Set of tasks:
a – In the Grand Canyon trip account, what is one cubic foot of water compared to?
b – Write out the stretch of the Grand Canyon trip account from "On the Road" through "to our room." again, substituting "Bellagio Hotel" for "Paris Hotel".

Source extract:
+ + + + +
Mr. Fred did not take us back to Mather Point. He took us to some less popular viewpoints. The people who named the view points did not have get too creative with their names. We visited sites along the Desert View Drive with names like Two Trees, Duck on a Rock and Grand View. Along the way, Mr. Fred provided us with many, many facts about the canyon and even had great ideas for ways to take our pictures—and he took some for us.
At the end of the tour, he took us by the Geographical Building where we were able to see a scaled map of the canyon and see a scaled model of both the South Rim and North Rim. I was amazed at how much time Mr. Fred took with us to help us understand the canyon better.
One good analogy he gave us was to help us understand how fast the water moves in the canyon. I think he said it moved 115,000 cubic feet (if you know me, you know I’m bad about remembering numbers!) of water per second moves on the Colorado River. One cubic foot is equal to about one basketball. That’s crazy!
After that, we took a quick tour of the Grand Canyon village where visitors can stay in a hotel designed by Teddy Rooselvet, the mule pens and the train station. We learned that there is a K-12 school in the park for children of the park employees. They just graduated 19 students!
Mr. Fred took us back to Geographic Center. Before we could exit the jeep, he gave the girls a Collectable Grand Canyon quarter. I had such a wonderful experience, better than I could have ever imagined, and this man was just so nice, I started crying—tears of joy. The Grand Canyon had that big of an effect on me.
Sunset at the Grand view
I forgot to mention the elk we saw in the park—too many to count. We also saw a Mountain Lion crossing sign. We really wanted to see a mountain lion, from a distance, but sadly, we did not. Mr. Fred said several mountain lions are killed by vehicles each year.
Our tour ended about 5:30, and the girls and I decided we could not leave without watching the sunset.
I do not know how anyone who visits the Grand Canyon can say that there is no God. I love the beach and beach sunsets, and here I feel God’s presence, but at the Grand Canyon, one cannot deny God’s handiwork. While we watched the sunset, all I could do was praise God over and over for his amazing creation.
I am sad that we only had one day planned to visit the Grand Canyon, but I will be back for a much longer visit.
On the Road again
So, we left the Grand Canyon about 8 pm and headed to Las Vegas. On the way, we watched the temperature soar to 108 degrees. Steve really wanted us to see the Hoover Dam; we drove right past it about midnight, but were unable to actually see it--and Claire was asleep.
As we came upon the city, we were overwhelmed with lights, and by the time we made it onto Las Vegas Boulevard, I was a bit disoriented. Imagine Times Square on steroids. Thanks to our good friend, Hu L., we had free accommodations at the Paris Hotel. We pulled right into the valet parking, walked right up to the front desk, got our room key and went straight to our room.
But our night was not over yet! We still had to take showers because the Grand Canyon was hot, and we were stinky! We finally fell asleep at about 1:30. If you know me at all, you know this is way past my bedtime! I wasn't sure what adventures the next day would hold for us, but with a good night's sleep I would be ready.
+ + + + +
Dataset excerpts:
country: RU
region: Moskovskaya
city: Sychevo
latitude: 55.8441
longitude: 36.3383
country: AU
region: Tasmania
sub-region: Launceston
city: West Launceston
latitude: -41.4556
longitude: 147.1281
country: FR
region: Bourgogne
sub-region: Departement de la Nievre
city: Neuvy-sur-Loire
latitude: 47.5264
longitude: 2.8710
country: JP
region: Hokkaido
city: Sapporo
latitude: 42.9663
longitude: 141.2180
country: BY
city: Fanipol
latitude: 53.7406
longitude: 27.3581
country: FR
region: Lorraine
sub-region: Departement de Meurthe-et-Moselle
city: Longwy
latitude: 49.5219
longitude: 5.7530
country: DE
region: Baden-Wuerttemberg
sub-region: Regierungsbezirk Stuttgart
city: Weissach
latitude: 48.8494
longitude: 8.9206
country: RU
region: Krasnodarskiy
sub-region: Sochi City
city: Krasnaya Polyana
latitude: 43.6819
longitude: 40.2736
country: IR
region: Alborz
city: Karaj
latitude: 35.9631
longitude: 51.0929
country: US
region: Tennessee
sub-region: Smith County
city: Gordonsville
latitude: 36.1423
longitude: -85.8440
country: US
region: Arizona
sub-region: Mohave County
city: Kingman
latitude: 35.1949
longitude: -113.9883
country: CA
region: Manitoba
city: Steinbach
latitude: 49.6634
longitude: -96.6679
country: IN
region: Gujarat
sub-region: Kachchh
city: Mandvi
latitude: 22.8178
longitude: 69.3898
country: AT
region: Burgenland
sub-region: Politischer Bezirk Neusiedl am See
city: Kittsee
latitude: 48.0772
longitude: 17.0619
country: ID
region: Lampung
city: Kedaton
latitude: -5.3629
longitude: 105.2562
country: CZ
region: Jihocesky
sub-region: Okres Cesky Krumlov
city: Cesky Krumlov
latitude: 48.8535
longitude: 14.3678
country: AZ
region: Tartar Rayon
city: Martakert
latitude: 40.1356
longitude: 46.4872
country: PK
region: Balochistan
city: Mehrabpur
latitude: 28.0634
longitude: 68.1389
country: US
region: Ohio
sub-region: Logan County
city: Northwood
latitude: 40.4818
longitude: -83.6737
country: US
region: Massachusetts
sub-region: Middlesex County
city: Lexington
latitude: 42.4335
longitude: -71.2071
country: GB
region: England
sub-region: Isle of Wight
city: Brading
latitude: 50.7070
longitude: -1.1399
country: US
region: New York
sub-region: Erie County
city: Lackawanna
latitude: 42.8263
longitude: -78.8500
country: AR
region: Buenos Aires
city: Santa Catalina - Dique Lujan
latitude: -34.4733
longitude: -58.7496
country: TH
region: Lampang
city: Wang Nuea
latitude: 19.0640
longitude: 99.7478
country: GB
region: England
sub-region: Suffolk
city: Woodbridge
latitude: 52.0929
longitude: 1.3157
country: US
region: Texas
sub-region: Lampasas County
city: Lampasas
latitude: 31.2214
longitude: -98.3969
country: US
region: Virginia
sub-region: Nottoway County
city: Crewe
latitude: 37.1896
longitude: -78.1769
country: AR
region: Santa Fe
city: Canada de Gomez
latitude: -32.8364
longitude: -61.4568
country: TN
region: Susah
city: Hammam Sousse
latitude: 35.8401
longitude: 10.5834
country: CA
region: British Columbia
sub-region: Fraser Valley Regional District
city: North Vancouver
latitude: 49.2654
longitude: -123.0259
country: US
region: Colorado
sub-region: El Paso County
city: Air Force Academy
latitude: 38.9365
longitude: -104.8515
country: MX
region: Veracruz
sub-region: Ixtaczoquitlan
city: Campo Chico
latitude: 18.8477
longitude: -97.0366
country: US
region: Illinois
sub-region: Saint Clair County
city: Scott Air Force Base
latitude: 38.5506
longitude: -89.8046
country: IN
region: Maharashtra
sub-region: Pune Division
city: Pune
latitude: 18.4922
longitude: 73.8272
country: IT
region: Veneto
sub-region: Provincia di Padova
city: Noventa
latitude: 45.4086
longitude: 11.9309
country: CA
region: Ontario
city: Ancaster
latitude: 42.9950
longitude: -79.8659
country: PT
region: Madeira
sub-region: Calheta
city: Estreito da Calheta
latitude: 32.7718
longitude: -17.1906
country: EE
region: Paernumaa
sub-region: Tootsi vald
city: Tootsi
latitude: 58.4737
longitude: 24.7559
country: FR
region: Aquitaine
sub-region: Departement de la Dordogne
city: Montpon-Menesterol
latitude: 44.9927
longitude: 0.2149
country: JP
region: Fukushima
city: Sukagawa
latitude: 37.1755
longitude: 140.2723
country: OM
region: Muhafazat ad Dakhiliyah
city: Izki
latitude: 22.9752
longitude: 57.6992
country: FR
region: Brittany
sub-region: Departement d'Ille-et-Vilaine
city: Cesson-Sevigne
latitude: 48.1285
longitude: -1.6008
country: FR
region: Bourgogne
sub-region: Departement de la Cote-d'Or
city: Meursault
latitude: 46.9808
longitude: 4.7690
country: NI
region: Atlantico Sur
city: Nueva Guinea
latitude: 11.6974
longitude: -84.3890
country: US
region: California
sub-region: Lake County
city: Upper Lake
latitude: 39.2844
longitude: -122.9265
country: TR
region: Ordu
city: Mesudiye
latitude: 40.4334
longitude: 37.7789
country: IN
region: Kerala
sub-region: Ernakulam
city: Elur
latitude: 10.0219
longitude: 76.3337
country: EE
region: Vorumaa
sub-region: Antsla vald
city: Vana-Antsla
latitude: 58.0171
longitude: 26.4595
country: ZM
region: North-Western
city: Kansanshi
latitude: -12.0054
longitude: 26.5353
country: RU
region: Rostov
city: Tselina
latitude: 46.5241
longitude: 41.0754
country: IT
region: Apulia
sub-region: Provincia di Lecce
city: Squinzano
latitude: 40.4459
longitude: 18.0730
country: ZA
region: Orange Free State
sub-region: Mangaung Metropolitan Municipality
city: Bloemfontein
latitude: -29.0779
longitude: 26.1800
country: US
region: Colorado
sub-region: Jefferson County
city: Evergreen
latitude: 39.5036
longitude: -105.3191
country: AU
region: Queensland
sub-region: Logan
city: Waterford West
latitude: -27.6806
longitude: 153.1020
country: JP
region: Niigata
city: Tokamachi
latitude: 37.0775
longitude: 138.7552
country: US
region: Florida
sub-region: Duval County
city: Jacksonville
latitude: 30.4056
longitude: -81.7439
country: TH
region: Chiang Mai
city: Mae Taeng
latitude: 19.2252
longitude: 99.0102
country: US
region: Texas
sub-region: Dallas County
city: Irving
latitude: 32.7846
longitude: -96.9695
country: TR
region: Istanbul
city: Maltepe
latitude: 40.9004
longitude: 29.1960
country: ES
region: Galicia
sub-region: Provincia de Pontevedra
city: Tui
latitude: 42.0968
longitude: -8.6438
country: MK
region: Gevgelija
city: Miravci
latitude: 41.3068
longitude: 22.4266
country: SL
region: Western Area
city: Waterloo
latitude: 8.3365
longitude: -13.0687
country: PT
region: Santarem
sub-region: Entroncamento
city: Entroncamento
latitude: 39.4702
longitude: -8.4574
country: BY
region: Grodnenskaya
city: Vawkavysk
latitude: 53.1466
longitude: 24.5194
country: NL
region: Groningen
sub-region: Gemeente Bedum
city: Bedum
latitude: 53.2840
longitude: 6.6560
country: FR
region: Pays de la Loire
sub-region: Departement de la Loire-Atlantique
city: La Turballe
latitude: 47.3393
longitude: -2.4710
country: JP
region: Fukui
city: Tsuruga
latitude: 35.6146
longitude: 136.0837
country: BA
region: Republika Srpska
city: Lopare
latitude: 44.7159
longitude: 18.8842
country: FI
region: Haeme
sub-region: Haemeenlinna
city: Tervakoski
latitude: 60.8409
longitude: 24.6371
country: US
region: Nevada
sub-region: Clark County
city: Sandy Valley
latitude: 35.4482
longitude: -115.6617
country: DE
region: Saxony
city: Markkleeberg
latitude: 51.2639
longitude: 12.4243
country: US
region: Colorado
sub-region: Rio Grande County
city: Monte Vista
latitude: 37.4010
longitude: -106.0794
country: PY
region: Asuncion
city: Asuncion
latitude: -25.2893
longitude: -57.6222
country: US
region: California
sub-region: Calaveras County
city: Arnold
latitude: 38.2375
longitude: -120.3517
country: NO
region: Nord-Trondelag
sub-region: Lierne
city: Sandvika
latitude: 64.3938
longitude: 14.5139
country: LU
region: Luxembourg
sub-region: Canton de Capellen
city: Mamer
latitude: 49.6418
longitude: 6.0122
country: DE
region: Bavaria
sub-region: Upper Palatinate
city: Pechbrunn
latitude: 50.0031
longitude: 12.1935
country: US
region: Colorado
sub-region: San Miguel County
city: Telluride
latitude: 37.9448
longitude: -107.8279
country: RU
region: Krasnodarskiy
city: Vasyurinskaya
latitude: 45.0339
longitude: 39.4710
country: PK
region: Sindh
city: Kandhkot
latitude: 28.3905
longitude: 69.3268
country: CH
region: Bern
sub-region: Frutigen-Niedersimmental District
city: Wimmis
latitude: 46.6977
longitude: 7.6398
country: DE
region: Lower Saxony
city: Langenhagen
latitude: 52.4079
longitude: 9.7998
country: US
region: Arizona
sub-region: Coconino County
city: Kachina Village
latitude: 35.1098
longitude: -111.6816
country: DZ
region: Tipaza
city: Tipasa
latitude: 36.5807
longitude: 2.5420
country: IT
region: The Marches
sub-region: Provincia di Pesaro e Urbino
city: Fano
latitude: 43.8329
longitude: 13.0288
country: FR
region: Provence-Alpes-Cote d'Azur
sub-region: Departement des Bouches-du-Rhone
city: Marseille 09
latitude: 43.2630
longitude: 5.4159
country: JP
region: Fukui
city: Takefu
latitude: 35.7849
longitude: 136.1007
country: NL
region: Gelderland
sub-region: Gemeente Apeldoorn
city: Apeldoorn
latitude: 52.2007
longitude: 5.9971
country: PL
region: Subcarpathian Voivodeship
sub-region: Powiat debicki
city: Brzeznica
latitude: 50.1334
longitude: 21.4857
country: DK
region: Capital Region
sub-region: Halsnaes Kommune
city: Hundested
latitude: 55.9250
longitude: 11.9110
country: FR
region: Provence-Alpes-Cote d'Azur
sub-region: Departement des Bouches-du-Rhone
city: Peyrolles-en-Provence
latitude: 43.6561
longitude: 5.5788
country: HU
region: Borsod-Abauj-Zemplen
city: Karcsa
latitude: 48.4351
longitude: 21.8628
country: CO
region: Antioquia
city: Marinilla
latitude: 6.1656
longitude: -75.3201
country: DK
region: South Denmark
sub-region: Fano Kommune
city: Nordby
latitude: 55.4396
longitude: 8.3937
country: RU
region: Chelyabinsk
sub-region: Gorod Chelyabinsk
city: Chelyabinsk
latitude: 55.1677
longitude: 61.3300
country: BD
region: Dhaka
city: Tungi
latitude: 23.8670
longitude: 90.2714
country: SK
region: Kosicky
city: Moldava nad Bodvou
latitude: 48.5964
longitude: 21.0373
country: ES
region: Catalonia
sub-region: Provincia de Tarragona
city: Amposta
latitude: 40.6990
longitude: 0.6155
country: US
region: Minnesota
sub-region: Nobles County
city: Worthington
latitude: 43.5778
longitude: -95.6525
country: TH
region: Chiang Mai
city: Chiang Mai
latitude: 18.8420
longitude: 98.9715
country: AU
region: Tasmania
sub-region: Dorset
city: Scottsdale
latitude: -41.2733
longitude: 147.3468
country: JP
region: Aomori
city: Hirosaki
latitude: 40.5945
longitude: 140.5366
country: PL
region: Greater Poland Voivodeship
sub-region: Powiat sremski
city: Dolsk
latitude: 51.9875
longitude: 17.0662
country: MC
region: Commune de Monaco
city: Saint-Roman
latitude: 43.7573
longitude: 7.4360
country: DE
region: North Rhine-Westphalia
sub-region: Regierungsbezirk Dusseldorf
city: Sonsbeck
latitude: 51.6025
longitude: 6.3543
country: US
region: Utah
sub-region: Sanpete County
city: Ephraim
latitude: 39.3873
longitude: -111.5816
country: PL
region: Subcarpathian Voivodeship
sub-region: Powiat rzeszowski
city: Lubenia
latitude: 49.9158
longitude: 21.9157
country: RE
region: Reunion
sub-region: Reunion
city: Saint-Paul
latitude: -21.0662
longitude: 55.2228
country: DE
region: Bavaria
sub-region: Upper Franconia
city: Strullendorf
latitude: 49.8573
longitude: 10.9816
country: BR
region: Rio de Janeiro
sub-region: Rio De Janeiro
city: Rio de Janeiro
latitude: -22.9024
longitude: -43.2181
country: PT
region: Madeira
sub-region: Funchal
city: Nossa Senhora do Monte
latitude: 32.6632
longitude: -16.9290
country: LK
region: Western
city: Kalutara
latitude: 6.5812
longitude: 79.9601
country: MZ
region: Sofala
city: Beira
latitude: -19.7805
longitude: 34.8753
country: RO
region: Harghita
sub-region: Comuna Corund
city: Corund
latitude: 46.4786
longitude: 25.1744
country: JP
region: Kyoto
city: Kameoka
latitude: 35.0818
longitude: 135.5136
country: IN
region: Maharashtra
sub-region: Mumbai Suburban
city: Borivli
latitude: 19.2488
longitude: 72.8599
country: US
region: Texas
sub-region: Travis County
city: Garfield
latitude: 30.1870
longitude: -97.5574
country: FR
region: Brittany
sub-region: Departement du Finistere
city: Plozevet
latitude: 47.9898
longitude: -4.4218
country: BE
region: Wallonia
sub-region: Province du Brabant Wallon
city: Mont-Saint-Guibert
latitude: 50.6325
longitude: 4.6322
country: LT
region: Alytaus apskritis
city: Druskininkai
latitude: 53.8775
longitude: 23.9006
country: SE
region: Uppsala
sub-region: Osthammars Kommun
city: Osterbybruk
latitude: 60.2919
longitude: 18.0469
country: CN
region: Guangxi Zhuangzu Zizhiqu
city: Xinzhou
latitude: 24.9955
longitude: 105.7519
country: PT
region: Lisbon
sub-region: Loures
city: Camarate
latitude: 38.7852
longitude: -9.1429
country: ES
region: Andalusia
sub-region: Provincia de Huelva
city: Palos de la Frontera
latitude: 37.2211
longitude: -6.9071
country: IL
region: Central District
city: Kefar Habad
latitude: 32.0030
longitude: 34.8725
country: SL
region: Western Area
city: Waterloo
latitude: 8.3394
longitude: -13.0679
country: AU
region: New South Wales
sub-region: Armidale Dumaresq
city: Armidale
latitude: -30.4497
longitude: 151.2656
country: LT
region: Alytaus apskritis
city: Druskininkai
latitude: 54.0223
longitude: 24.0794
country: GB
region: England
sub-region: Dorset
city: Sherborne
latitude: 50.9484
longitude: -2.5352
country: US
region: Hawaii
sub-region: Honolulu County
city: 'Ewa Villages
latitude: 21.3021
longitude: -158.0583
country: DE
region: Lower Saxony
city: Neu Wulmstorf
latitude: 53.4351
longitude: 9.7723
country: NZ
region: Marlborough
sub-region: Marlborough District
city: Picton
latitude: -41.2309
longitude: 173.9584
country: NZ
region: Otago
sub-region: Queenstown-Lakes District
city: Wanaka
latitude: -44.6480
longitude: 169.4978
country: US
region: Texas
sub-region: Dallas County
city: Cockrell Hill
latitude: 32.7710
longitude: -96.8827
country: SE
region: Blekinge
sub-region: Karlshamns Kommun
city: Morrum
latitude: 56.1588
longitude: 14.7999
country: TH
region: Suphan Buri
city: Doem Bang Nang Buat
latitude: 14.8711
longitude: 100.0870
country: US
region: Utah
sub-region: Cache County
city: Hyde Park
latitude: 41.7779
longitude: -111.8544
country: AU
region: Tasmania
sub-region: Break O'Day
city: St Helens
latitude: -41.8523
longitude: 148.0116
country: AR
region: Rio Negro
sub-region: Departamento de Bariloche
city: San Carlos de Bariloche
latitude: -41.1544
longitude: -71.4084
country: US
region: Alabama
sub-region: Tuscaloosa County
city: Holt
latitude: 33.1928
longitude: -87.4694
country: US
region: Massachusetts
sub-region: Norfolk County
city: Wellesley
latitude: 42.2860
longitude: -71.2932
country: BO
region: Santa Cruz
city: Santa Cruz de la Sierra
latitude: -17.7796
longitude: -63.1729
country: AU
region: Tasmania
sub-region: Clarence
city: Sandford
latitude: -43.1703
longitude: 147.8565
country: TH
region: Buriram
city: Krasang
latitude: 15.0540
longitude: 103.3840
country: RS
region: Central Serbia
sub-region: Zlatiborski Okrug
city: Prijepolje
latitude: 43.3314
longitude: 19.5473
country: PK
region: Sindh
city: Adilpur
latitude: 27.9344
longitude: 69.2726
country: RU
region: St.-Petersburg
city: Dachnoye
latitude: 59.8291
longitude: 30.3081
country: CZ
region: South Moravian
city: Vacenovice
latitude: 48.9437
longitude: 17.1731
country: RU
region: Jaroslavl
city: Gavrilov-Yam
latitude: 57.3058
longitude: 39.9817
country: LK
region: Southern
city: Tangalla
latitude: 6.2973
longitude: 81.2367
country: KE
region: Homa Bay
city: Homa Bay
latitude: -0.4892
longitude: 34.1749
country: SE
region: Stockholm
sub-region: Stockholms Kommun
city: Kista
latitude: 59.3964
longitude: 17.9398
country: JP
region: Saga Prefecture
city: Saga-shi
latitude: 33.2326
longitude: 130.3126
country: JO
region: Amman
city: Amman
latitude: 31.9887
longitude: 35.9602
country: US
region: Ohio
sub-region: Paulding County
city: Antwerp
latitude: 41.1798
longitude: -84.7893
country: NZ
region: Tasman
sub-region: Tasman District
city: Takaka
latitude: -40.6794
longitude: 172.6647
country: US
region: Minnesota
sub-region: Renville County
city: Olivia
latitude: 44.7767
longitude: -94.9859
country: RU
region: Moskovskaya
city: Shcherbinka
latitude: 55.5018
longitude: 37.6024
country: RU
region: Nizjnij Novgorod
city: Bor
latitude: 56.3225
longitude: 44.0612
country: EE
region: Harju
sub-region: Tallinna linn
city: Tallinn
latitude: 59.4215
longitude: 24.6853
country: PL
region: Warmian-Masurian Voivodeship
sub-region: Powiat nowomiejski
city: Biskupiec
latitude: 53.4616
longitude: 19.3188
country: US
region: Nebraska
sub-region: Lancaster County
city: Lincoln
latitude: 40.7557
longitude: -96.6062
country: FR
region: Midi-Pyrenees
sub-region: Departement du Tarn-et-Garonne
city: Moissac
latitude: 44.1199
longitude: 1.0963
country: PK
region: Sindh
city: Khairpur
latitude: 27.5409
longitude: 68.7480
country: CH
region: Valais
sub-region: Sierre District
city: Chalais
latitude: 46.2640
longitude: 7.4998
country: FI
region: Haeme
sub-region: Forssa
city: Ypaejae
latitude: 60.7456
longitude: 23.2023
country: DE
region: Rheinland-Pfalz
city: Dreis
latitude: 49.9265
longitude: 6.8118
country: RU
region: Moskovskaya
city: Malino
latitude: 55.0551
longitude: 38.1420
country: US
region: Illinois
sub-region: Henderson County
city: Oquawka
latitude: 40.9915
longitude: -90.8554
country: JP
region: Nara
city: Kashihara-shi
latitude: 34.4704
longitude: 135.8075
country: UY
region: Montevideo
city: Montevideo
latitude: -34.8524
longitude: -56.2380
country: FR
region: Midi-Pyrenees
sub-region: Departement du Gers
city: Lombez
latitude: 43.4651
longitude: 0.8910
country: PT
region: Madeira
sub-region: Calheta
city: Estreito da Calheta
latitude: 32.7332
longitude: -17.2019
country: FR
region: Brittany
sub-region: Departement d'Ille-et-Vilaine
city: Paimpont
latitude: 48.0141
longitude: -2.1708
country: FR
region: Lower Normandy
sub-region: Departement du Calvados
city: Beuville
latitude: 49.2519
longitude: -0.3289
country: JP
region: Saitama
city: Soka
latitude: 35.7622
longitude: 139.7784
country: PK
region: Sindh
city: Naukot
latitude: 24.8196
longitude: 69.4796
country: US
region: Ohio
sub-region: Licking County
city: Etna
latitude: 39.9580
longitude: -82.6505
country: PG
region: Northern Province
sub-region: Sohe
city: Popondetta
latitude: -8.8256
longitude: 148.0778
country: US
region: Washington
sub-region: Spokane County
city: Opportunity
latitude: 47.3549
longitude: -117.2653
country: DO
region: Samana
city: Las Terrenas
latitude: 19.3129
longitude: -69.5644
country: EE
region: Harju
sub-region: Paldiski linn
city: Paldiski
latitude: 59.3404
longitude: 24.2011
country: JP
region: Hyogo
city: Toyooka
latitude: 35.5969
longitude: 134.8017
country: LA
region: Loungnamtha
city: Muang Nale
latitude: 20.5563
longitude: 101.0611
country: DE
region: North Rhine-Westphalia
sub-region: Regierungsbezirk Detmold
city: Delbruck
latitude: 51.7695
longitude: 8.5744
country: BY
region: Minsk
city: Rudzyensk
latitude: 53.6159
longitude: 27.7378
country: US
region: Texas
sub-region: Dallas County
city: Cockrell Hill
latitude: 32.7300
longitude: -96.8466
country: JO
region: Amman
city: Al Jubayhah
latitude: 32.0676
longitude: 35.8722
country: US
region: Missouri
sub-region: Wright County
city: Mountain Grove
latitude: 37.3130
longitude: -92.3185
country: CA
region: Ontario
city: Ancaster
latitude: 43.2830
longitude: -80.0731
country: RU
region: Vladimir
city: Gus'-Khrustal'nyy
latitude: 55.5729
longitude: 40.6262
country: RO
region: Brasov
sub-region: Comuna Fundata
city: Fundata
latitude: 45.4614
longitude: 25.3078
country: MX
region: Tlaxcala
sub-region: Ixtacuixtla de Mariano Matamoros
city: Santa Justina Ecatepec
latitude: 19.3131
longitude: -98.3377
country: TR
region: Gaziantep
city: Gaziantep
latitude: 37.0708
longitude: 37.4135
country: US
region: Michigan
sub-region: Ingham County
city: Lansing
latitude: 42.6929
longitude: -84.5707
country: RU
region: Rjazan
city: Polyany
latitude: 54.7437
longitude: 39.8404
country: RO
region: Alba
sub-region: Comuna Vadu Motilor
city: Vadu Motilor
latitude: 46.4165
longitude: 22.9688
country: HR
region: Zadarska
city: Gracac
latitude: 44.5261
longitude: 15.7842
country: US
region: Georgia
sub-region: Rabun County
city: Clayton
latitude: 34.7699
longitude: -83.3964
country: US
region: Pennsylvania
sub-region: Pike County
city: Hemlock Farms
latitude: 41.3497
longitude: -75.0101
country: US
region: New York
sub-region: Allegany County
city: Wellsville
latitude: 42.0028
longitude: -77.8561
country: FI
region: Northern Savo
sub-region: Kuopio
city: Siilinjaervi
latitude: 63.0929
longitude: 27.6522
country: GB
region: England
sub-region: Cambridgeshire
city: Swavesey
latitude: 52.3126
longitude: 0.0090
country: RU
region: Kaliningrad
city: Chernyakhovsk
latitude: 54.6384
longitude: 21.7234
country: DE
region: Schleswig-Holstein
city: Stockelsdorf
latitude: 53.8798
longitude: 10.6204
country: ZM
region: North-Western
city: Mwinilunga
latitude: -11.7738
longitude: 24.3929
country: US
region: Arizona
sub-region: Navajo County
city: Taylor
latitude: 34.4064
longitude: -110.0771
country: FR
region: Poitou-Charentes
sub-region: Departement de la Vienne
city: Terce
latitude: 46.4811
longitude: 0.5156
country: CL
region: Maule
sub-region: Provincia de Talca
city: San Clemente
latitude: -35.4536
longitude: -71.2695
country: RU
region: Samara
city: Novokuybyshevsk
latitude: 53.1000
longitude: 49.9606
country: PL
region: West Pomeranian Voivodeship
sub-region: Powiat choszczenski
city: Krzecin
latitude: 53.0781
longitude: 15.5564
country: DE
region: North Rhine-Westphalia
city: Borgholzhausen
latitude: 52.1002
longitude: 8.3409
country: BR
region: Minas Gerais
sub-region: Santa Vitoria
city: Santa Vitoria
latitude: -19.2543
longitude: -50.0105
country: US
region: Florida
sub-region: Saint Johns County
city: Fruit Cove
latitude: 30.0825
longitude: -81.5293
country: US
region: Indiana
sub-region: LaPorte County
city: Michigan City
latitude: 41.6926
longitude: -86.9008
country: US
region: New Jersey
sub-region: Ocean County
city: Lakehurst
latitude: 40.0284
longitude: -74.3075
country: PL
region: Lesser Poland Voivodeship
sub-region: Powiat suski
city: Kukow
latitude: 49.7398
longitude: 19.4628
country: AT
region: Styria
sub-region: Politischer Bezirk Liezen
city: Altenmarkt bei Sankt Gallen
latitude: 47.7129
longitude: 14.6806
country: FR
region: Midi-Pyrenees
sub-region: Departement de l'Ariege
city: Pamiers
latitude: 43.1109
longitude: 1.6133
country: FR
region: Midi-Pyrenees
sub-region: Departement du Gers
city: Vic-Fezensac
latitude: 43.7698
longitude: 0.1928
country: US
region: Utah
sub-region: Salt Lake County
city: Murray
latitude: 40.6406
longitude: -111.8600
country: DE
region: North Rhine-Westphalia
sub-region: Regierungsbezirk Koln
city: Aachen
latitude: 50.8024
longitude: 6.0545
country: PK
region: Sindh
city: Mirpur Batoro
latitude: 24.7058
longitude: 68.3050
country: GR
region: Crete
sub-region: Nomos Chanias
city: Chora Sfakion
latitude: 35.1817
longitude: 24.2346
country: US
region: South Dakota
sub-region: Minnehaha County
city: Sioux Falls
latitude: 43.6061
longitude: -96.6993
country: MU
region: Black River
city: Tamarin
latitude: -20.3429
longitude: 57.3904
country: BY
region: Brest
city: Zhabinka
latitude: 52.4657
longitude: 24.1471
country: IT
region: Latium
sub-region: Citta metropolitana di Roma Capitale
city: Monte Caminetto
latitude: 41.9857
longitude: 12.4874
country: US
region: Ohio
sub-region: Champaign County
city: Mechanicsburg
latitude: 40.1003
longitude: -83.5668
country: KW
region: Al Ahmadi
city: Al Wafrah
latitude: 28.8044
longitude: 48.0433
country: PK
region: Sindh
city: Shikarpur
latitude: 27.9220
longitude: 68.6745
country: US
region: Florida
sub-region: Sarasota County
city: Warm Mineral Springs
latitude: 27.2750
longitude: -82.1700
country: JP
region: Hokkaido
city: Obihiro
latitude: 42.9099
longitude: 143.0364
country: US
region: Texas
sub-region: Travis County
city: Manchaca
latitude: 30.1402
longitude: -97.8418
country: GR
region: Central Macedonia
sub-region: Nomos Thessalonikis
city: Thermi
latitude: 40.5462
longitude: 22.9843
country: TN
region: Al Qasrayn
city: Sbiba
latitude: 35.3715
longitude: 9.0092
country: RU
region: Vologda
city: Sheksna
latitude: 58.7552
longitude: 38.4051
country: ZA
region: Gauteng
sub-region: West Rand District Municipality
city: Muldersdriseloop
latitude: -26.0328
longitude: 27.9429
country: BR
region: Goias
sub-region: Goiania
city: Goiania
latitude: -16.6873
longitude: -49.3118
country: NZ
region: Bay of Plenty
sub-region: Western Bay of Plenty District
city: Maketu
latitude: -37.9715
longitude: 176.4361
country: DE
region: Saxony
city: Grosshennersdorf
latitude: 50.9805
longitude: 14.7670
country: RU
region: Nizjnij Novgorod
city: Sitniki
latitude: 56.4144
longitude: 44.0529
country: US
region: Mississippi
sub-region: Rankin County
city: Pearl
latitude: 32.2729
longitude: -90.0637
+ + + + +
Final results:
a – About one basketball.

b –
On the Road again
So, we left the Grand Canyon about 8 pm and headed to Las Vegas. On the way, we watched the temperature soar to 108 degrees. Steve really wanted us to see the Hoover Dam; we drove right past it about midnight, but were unable to actually see it--and Claire was asleep.
As we came upon the city, we were overwhelmed with lights, and by the time we made it onto Las Vegas Boulevard, I was a bit disoriented. Imagine Times Square on steroids. Thanks to our good friend, Hu L., we had free accommodations at the Bellagio Hotel. We pulled right into the valet parking, walked right up to the front desk, got our room key and went straight to our room.